_Action item_: Pictures in the data should be dropped; transcribe exactly the lines from the one that has "(758, 300) = (376, 129): none -> picture" through the one that has "(680, 558) = (279, 681): jar".

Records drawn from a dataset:
Content starts

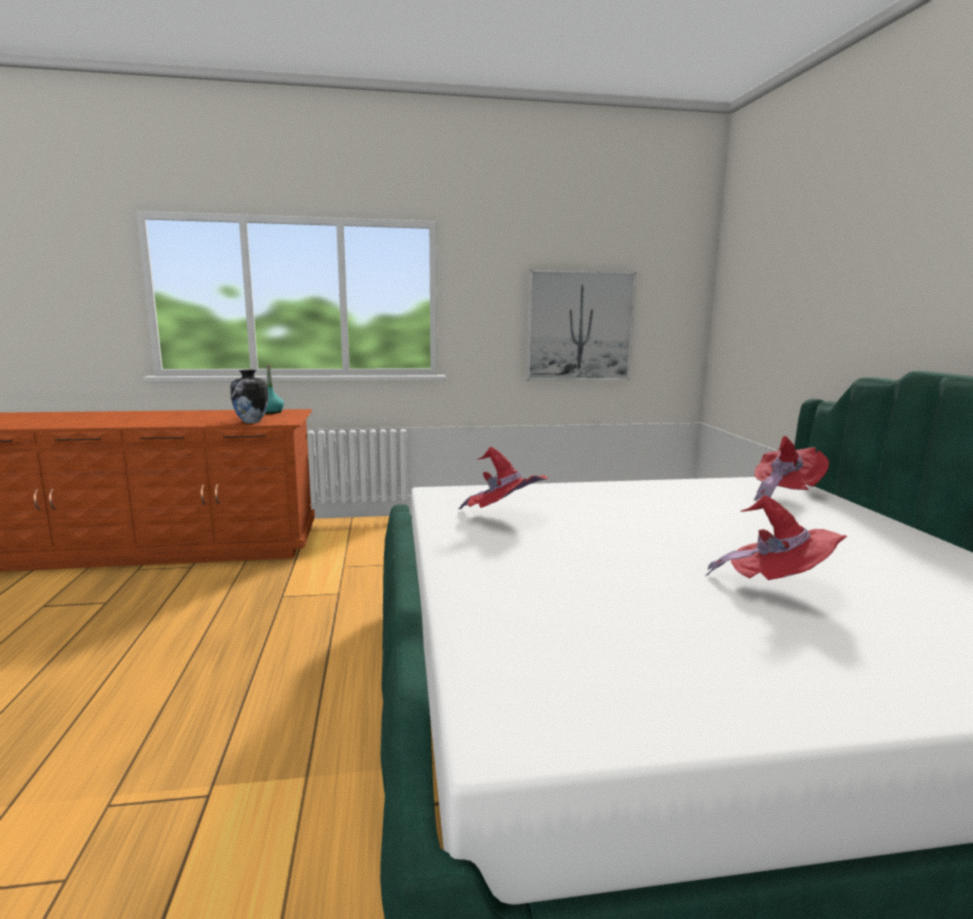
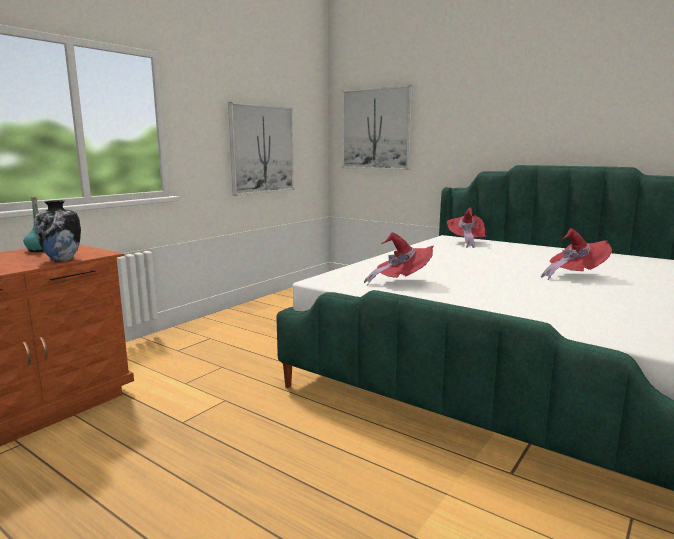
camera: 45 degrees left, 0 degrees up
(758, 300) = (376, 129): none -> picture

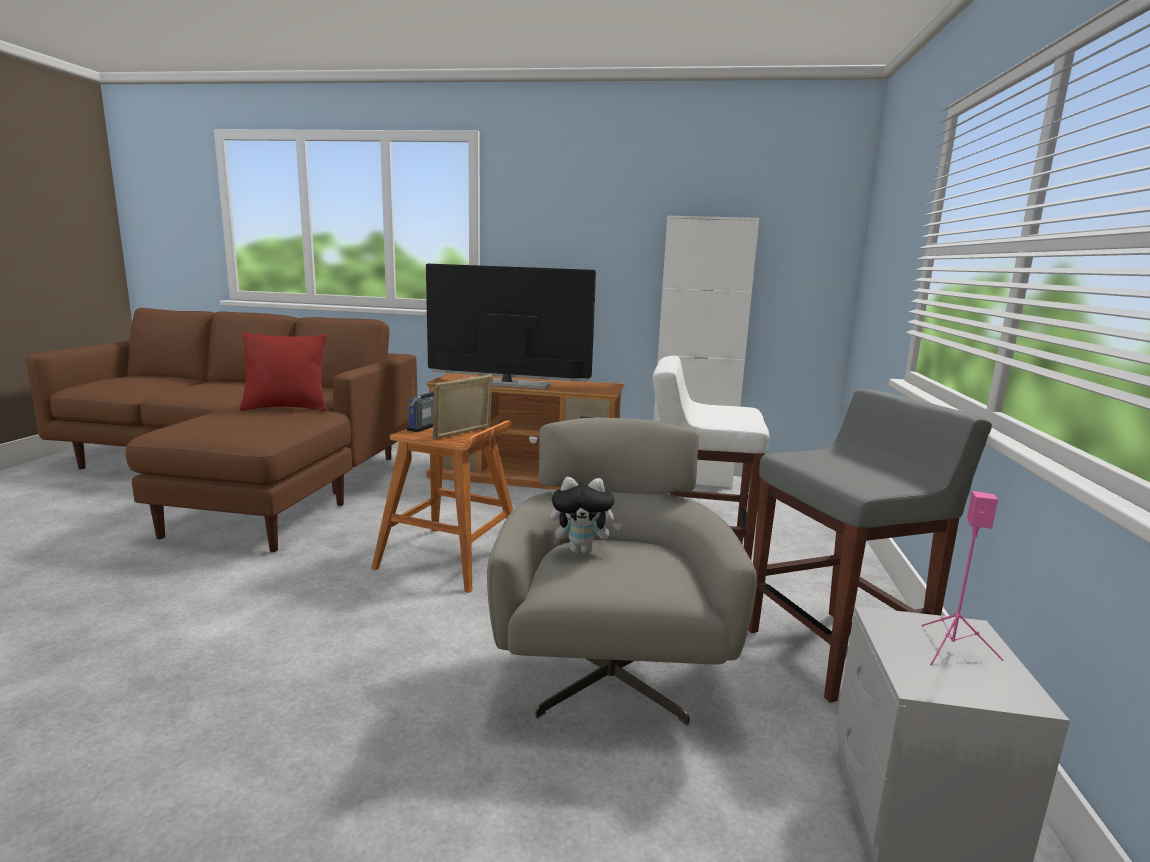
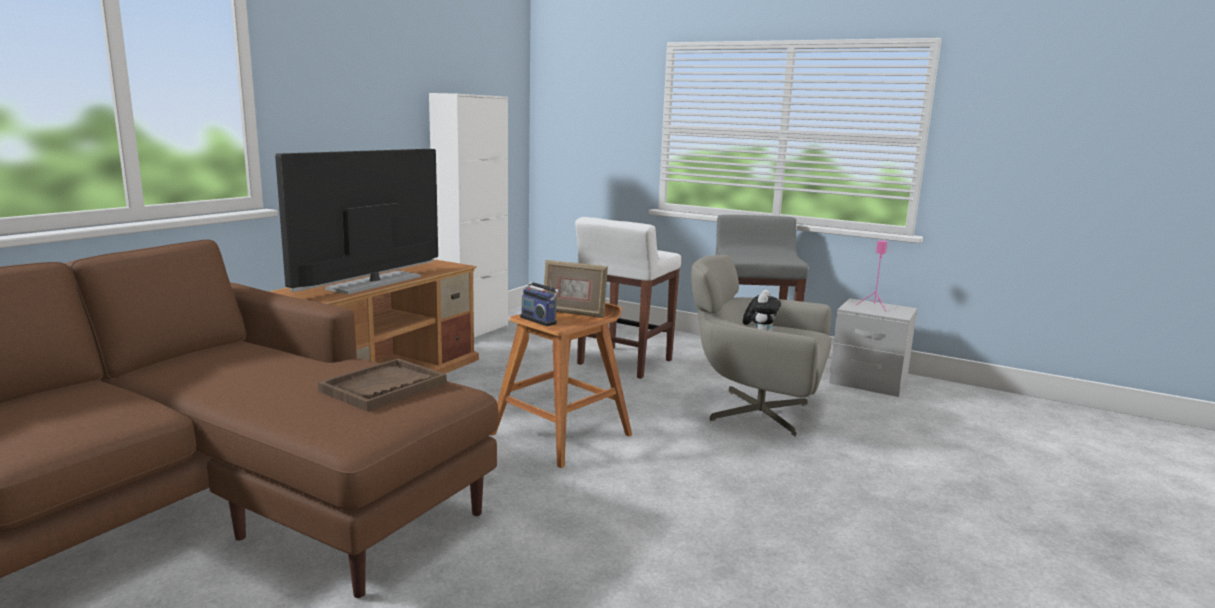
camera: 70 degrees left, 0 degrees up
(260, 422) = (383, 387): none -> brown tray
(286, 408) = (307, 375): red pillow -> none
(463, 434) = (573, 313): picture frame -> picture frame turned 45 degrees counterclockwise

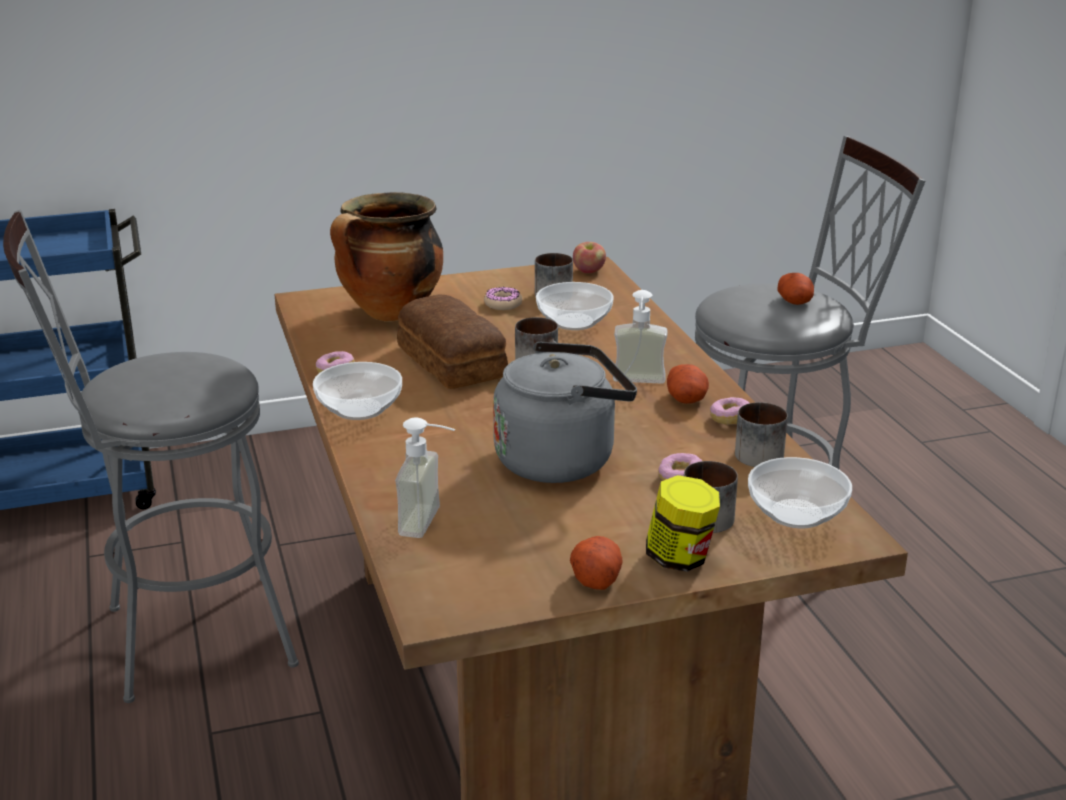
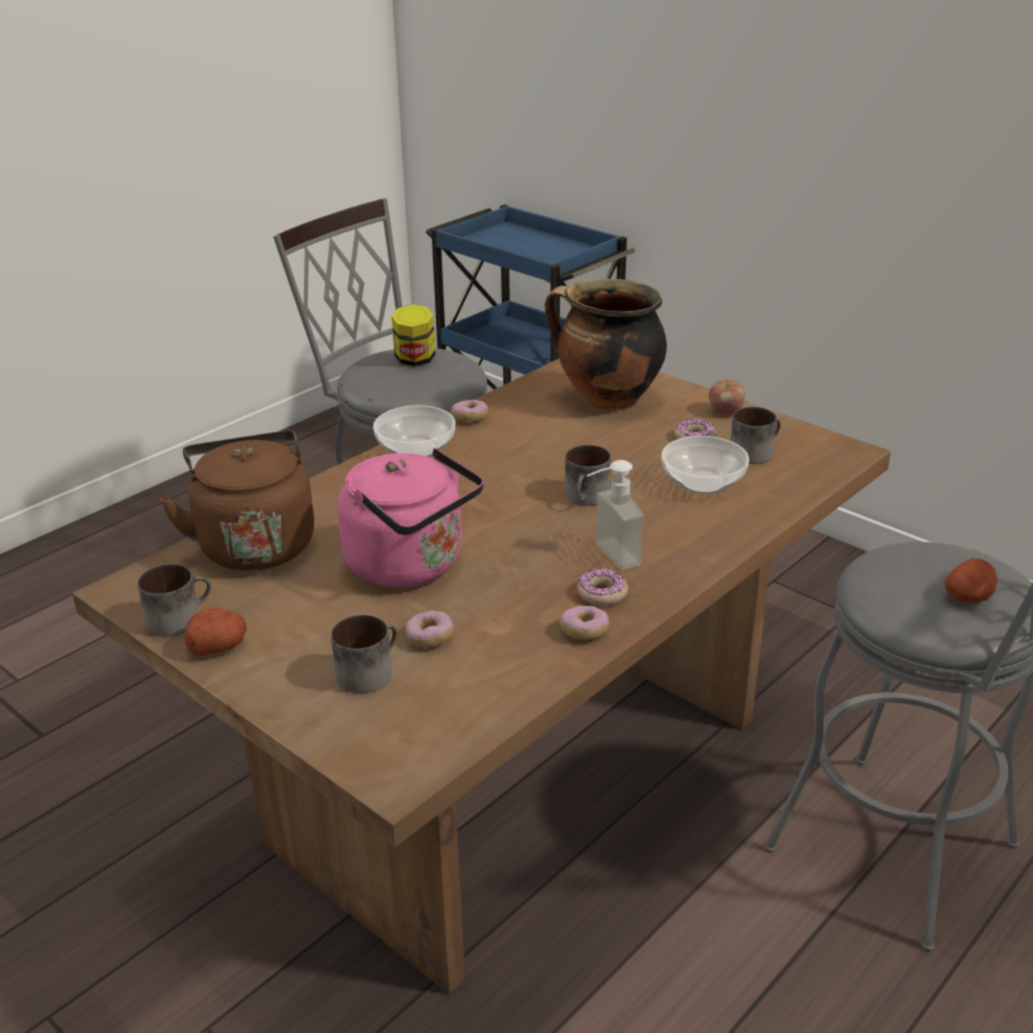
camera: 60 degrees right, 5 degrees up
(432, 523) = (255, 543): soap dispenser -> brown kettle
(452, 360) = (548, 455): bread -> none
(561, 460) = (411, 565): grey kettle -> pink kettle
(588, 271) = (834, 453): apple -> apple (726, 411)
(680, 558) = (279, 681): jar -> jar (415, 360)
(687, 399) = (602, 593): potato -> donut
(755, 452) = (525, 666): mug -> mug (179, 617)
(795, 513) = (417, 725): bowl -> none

Content ends

_Answer box_:
(758, 300) = (376, 129): none -> picture

camera: 70 degrees left, 0 degrees up
(260, 422) = (383, 387): none -> brown tray
(286, 408) = (307, 375): red pillow -> none
(463, 434) = (573, 313): picture frame -> picture frame turned 45 degrees counterclockwise

camera: 60 degrees right, 5 degrees up
(432, 523) = (255, 543): soap dispenser -> brown kettle
(452, 360) = (548, 455): bread -> none
(561, 460) = (411, 565): grey kettle -> pink kettle
(588, 271) = (834, 453): apple -> apple (726, 411)
(680, 558) = (279, 681): jar -> jar (415, 360)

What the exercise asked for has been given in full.